Records provided:

------------------------------------------------------------------------

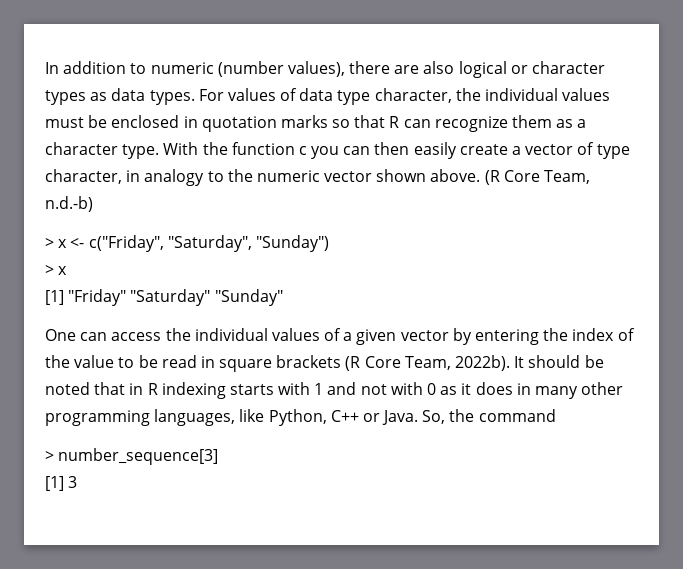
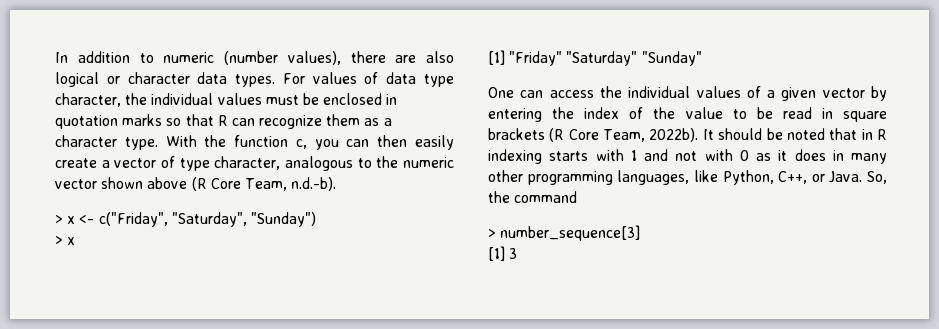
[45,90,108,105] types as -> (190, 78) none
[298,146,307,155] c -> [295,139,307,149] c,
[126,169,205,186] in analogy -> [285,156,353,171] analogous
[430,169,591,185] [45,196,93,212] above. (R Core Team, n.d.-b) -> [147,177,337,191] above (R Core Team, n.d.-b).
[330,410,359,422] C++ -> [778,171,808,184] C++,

------------------------------------------------------------------------

Problem details: Locate "[298,146,307,155] c ->" in the material, then quote the line that contains it and all lines after it through the final one.

Written response:
[298,146,307,155] c -> [295,139,307,149] c,
[126,169,205,186] in analogy -> [285,156,353,171] analogous
[430,169,591,185] [45,196,93,212] above. (R Core Team, n.d.-b) -> [147,177,337,191] above (R Core Team, n.d.-b).
[330,410,359,422] C++ -> [778,171,808,184] C++,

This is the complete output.